A type of tumor that forms in bone or soft tissue, Ewing sarcoma often occurs in teenagers and young adults. It can show up in a variety of places. Standard treatment for Ewing sarcoma includes chemotherapy, radiation, surgery, targeted therapy and high-dose chemotherapy with stem cell rescue. New types of treatments include immunotherapy and a variety of clinical trials.

Why we need better, safer treatments:

Children and teens who undergo treatment for Ewing sarcoma may suffer from a variety of late effects that affect their organs, growth, development, mental health and more. They also have a higher chance of getting a secondary cancer.

Five-year survival rates for children with Ewing sarcoma have increased since 1975 from 59 percent to 78 percent for children younger than 15 years. For young adults, the 5-year survival rate is 60 percent.

Rhabdomyosarcoma

Rhabdomyosarcoma generally begins in the muscles that are attached to bones and that help the body move. It’s the most common type of soft tissue sarcoma in children, and generally occurs in the arms, legs and eye orbit.

Standard treatment for patients with rhabdomyosarcoma includes radiation, chemotherapy or both, which are generally used before surgery.

Why we need better, safer treatments:

Children and young adults may suffer from late effects from treatment including infertility, radiated bone or tissue may not grow as well, stiffening of the lungs, poor vision or cataracts, cognitive delays and more.

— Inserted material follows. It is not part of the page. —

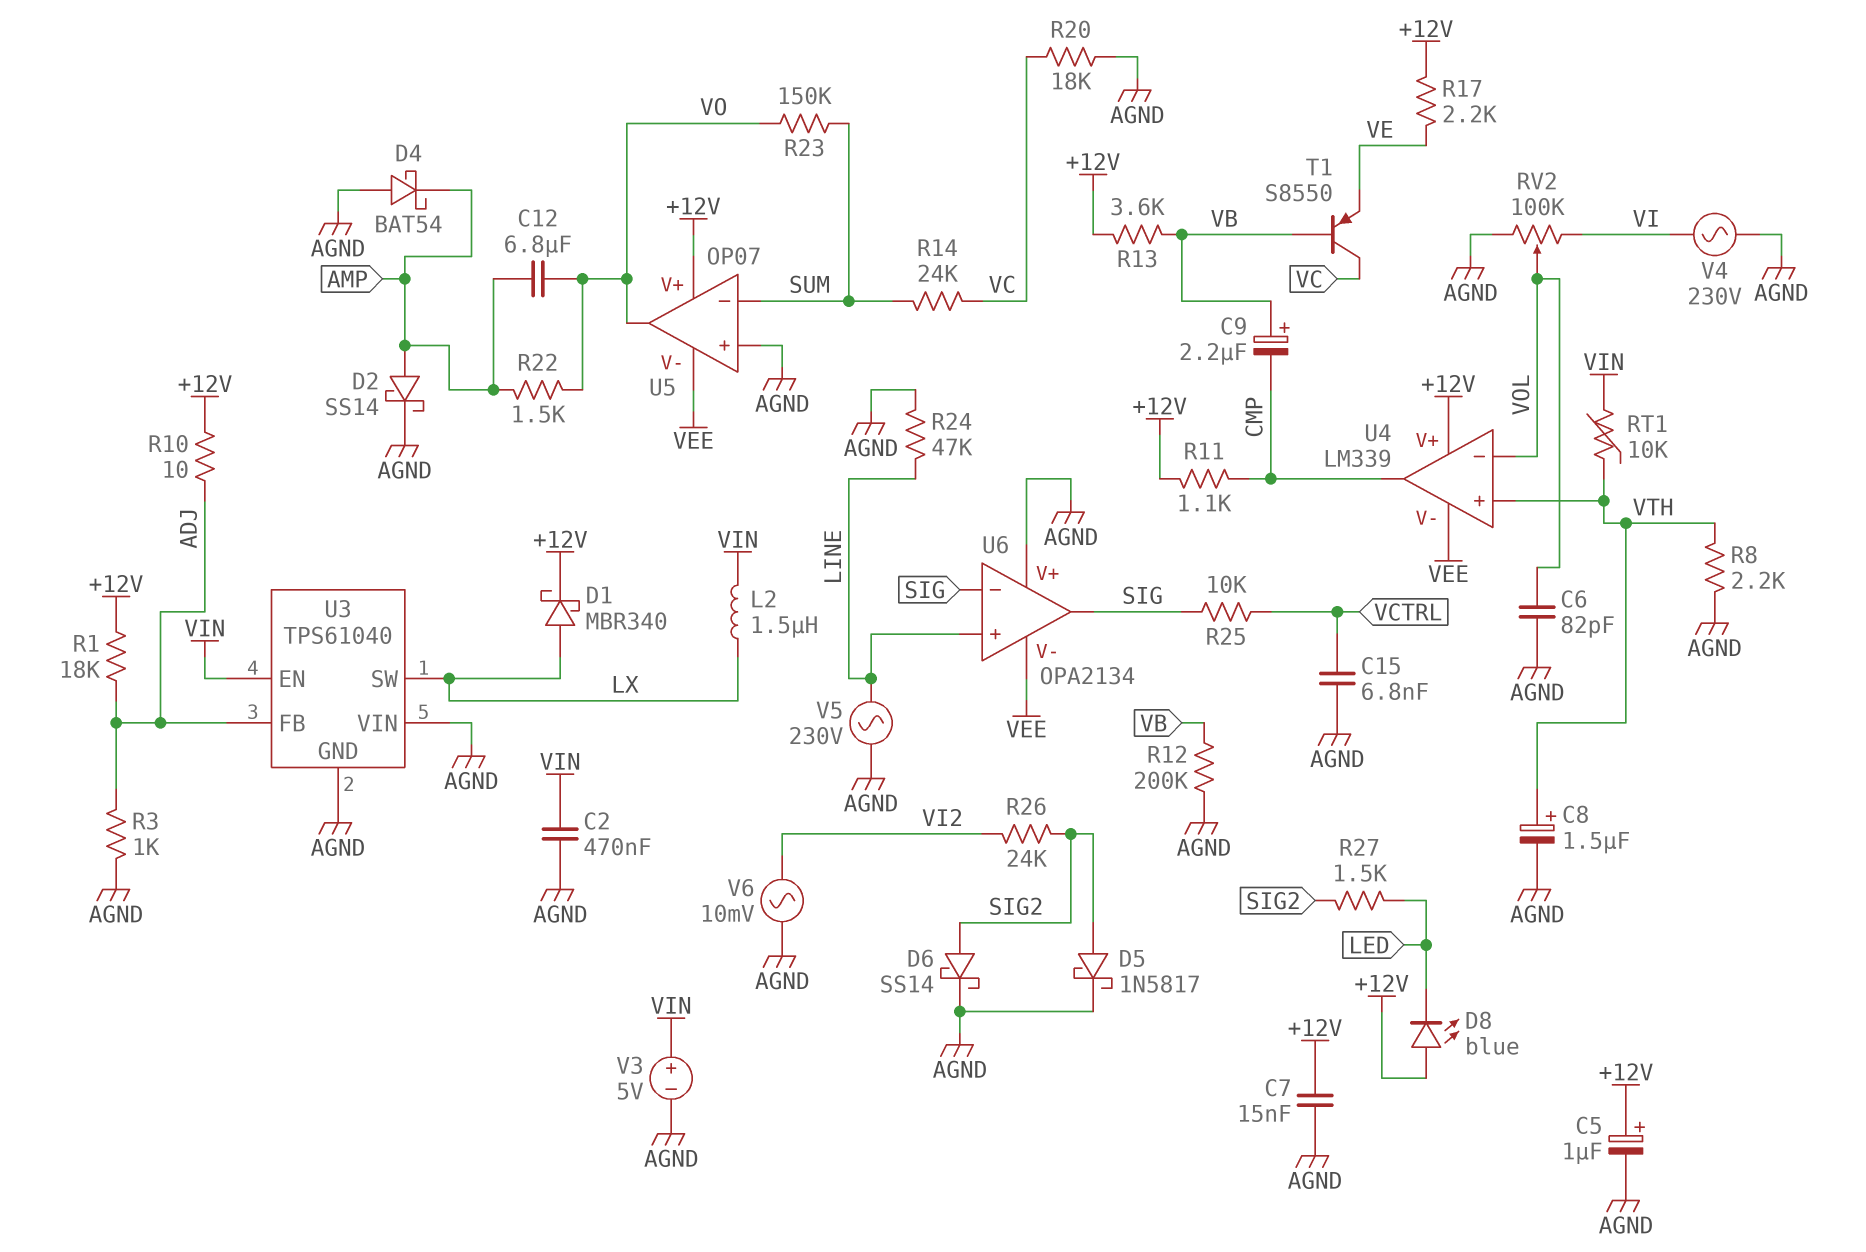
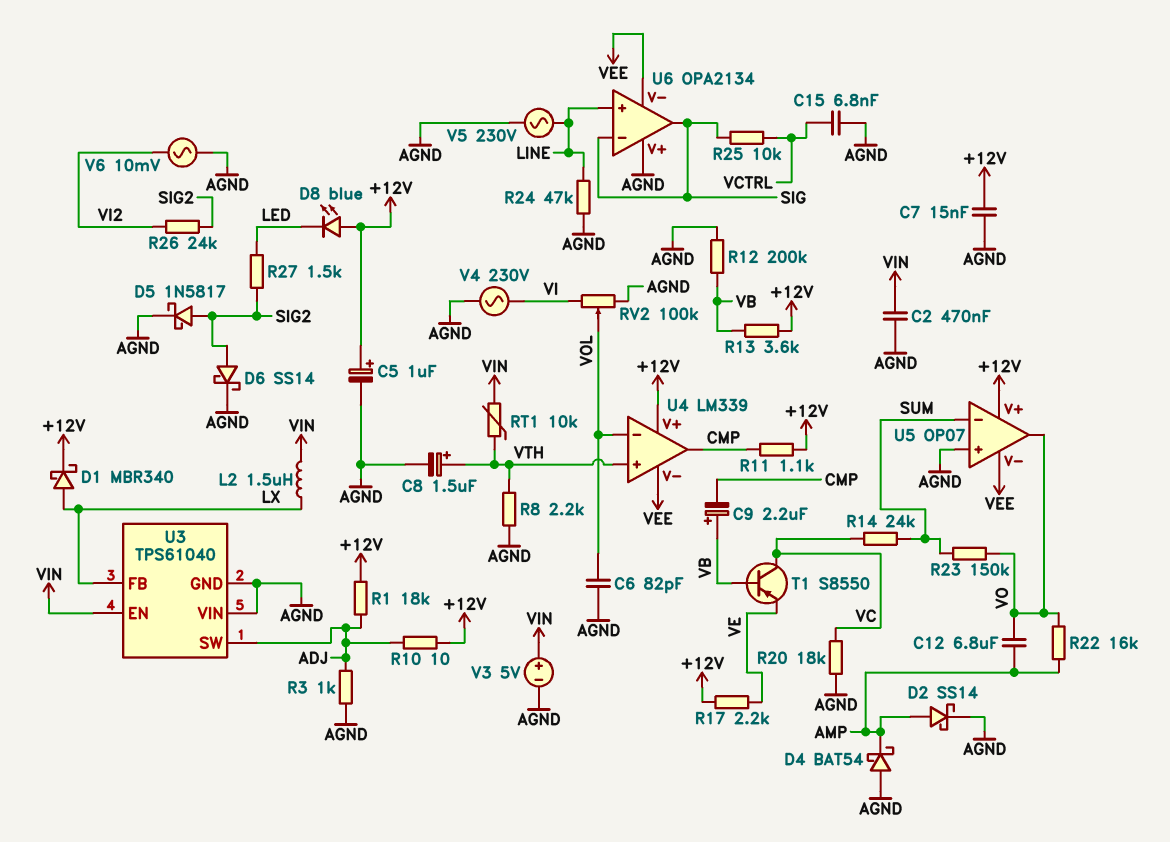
R22: 1.5k (AMP, VO) -> 16k (AMP, VO)
U3 pin FB: ADJ -> LX
U3 pin SW: LX -> ADJ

The 5-year survival rate for rhabdomyosarcoma for children younger than age 15 is 67 percent. For young adults ages 15-19, the survival rate 51 percent. However, certain subtypes of rhabdomyosarcoma have poorer outcomes, and the location of the cancer can also make survival rates vary.

Non-rhabdomyosarcoma

Non-rhabdomyosarcoma soft tissue sarcomas account for approximately 3 percent of all childhood cancers. This cancer typically occurs in the connective tissue, peripheral nervous system, smooth muscles and vascular tissue.

Standard treatment may include surgical removal of the tumor, chemotherapy and radiation.

Why we need better, safer treatments:

Children and young adults may suffer from late effects from treatment including infertility, radiated bone or tissue may not grow as well, stiffening of the lungs, poor vision or cataracts, cognitive delays and more.

With current treatment, more than 70 percent of children and young adults with a tumor that hasn’t spread and has been surgically removed are expected to be cured. However, if the cancer has spread, 10 percent of patients are expected to become long-term survivors.